Saturday, December 19, 2009

Ad hoc training of Ridgebacks in San Jacinto

When I was still working I lived in Garden Grove which isn't as congested as NYC but much more so than San Jacinto.  In those days the dogs and I didn't walk, we jogged.   I spent a lot of time jogging with Trooper and Heidi.  I used normal collars and leashes and a stout belt holding up my trousers.  I would hold their leashes in my left hand, grab hold of my belt with it and off we'd go.  If my left hand got tired I would switch to my right.  If they winded me, I'd slow them back down to a walk, but as often or not Heidi or Trooper would want to stop to sniff something before I got winded.

But in San Jacinto when we can't make it down to the river (because the days are too hot down there), we do walk on leash.  There are no good places to jog, at least I didn't think so – at least not with dogs.    The streets and sidewalks are poorly lighted and poorly cared for.  There are lots of things to trip over which I discovered to my rue.  Also, I developed some eye problems.  In short, I injured my left arm at some point and had to change my philosophy a bit: no more chasing after rabbits or squirrels while I had hold of the other end of the leashes.  

I learned to snap the leashes.  Ginger gave up pulling almost immediately, but Sage was more intense.  But even she gave it up after awhile.  Rabbits and squirrels can now run by in front of us with nary a quiver from Ginger and only a bit of one from Sage. 

What Sage may do now is push the envelope – out on a dark night on an empty farm road when there is an interesting smell or sound up ahead.  I don't mind her walking out front and I don't mind a bit of eagerness, but there is an imaginary line which she sometimes crosses.  So she gets a refresher snap on her rump – sometimes two.  As I said, she is intense. 
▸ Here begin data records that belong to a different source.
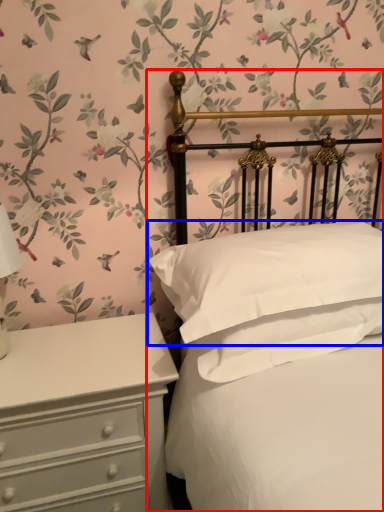
Question: Which object appears closest to the camera in this image, bed (highlighted by a red box) or pillow (highlighted by a blue box)?

Choices:
 (A) bed
 (B) pillow

Answer: (A)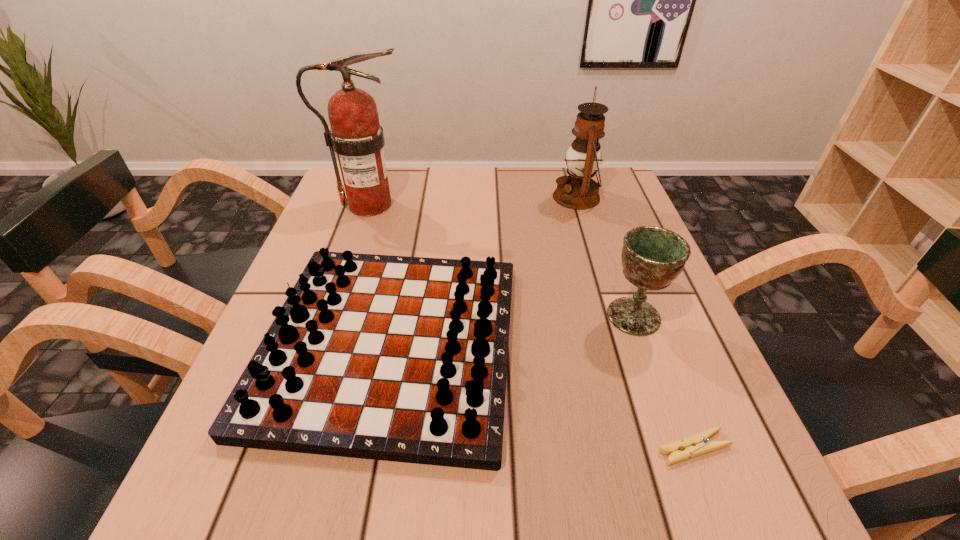
Where is `vacant space in between the tallest object and the chalice`? The height and width of the screenshot is (540, 960). vacant space in between the tallest object and the chalice is located at coordinates (501, 260).

Where is `vacant space that's between the fourth shortest object and the chalice`? This screenshot has width=960, height=540. vacant space that's between the fourth shortest object and the chalice is located at coordinates (605, 256).

In order to click on empty location between the lantern and the third shortest object in this screenshot , I will do `click(605, 256)`.

The image size is (960, 540). In order to click on vacant region between the third shortest object and the lantern in this screenshot , I will do `click(605, 256)`.

The width and height of the screenshot is (960, 540). Find the location of `vacant point located between the third shortest object and the fire extinguisher`. vacant point located between the third shortest object and the fire extinguisher is located at coordinates click(501, 260).

This screenshot has width=960, height=540. I want to click on vacant area between the fire extinguisher and the chalice, so click(x=501, y=260).

The width and height of the screenshot is (960, 540). I want to click on object that is the fourth closest one to the tallest object, so click(698, 444).

Point out which object is positioned as the third nearest to the chessboard. Please provide its 2D coordinates. Your answer should be formatted as a tuple, i.e. [(x, y)], where the tuple contains the x and y coordinates of a point satisfying the conditions above.

[(698, 444)]

What are the coordinates of `free location that satisfies the following two spatial constraints: 1. at the nozzle of the fire extinguisher; 2. on the back side of the third tallest object` in the screenshot? It's located at (332, 316).

Locate an element on the screen. This screenshot has width=960, height=540. vacant region that satisfies the following two spatial constraints: 1. at the nozzle of the tallest object; 2. on the left side of the clothespin is located at coordinates (287, 448).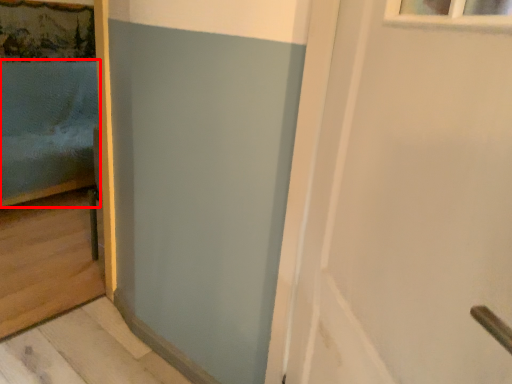
Question: From the image's perspective, what is the correct spatial positioning of bed (annotated by the red box) in reference to door?

Choices:
 (A) below
 (B) above

Answer: (B)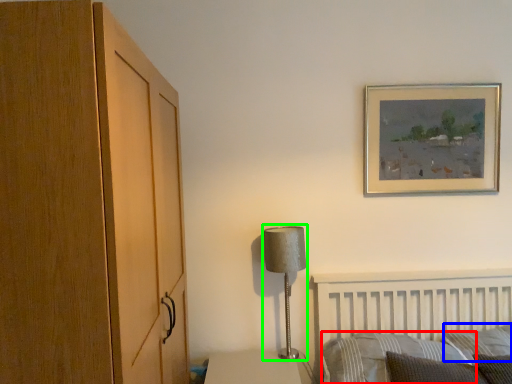
Question: Based on their relative distances, which object is farther from pillow (highlighted by a red box)? Choose from pillow (highlighted by a blue box) and table lamp (highlighted by a green box).

Choices:
 (A) pillow
 (B) table lamp

Answer: (B)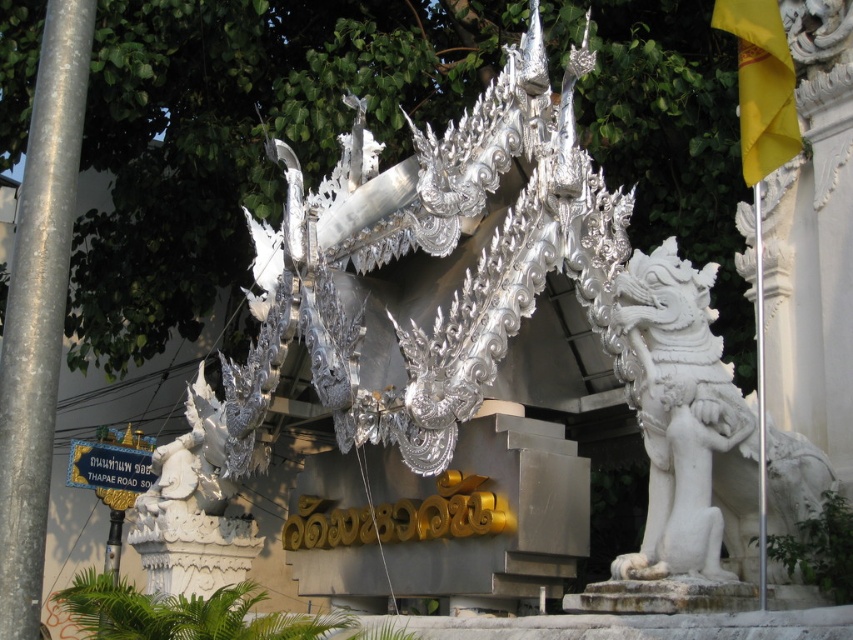
Question: Which object is farther from the camera taking this photo?

Choices:
 (A) silver metallic pole at left
 (B) gold metallic street sign at lower left

Answer: (B)

Question: Among these points, which one is nearest to the camera?

Choices:
 (A) (140, 467)
 (B) (44, 292)

Answer: (B)

Question: Does silver metallic pole at left appear on the right side of gold metallic street sign at lower left?

Choices:
 (A) no
 (B) yes

Answer: (B)

Question: Which point appears closest to the camera in this image?

Choices:
 (A) tap(105, 445)
 (B) tap(19, 620)

Answer: (B)

Question: Can you confirm if silver metallic pole at left is thinner than gold metallic street sign at lower left?

Choices:
 (A) no
 (B) yes

Answer: (B)

Question: Observing the image, what is the correct spatial positioning of silver metallic pole at left in reference to gold metallic street sign at lower left?

Choices:
 (A) above
 (B) below

Answer: (A)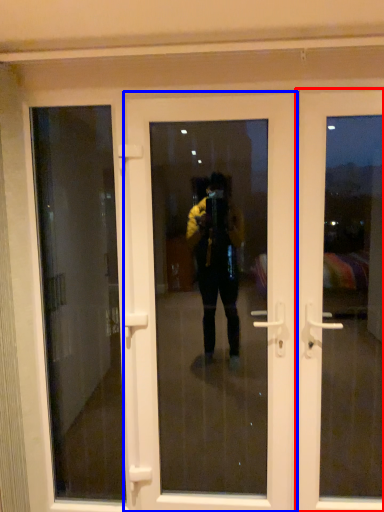
Question: Which of the following is the closest to the observer, door (highlighted by a red box) or door (highlighted by a blue box)?

Choices:
 (A) door
 (B) door

Answer: (A)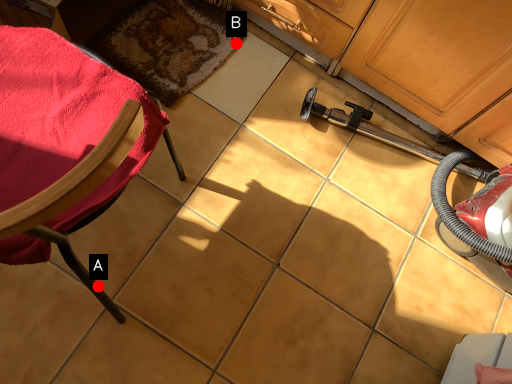
Question: Two points are circled on the image, labeled by A and B beside each circle. Which of the following is the closest to the observer?

Choices:
 (A) A is closer
 (B) B is closer

Answer: (A)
Susan, as I may have mentioned is a slightly built lady who at 5' 6" never got above 125 pounds.  It was Susan who insisted on a "big dog" and eventually selected the Rhodesian Ridgeback.   She took Heidi and later Trooper to training classes so she could handle them.  She did use the pronged collars and choke chains at different times.  And yet Trooper got so good with her that she could have walked him off leash if she'd had a mind to – in busy places with people and other dogs passing by. 

So if you are a strongly built fellow who likes to jog or hike then formal training may not be important.  But if you are a lightly built lady who nevertheless wants a powerfully-built dog then you must allow yourself and your dog to be trained.  I never went through the sort of training Susan did, but I often went with her to the classes and saw what she put herself through.  She was a very committed lady and perhaps that level of commitment is necessary. 

I must add, however, that the Ridgeback was not my choice for Susan.  I was still working in those days and wanted her to have a protective dog while she was home alone, but good grief there are many protective dogs much smaller than the Rhodesian Ridgeback.  So my initial advice to Susan (which she rejected) was to get a medium sized dog that is also protective: A Standard Schnauzer, Irish Terrier, Airedale, Boxer, American Staffordshire Terrier, Bull Terrier, Kerry Blue Terrier, Sharpei, Australian Cattle Dog, Australian Shepherd, Polish Lowland Sheepdog, Puli, , the Welsh Corgis

But Susan would rather go through the pain (both physical and mental) of training a large energetic hound than endure the presence of any of the "ugly dogs" I listed above.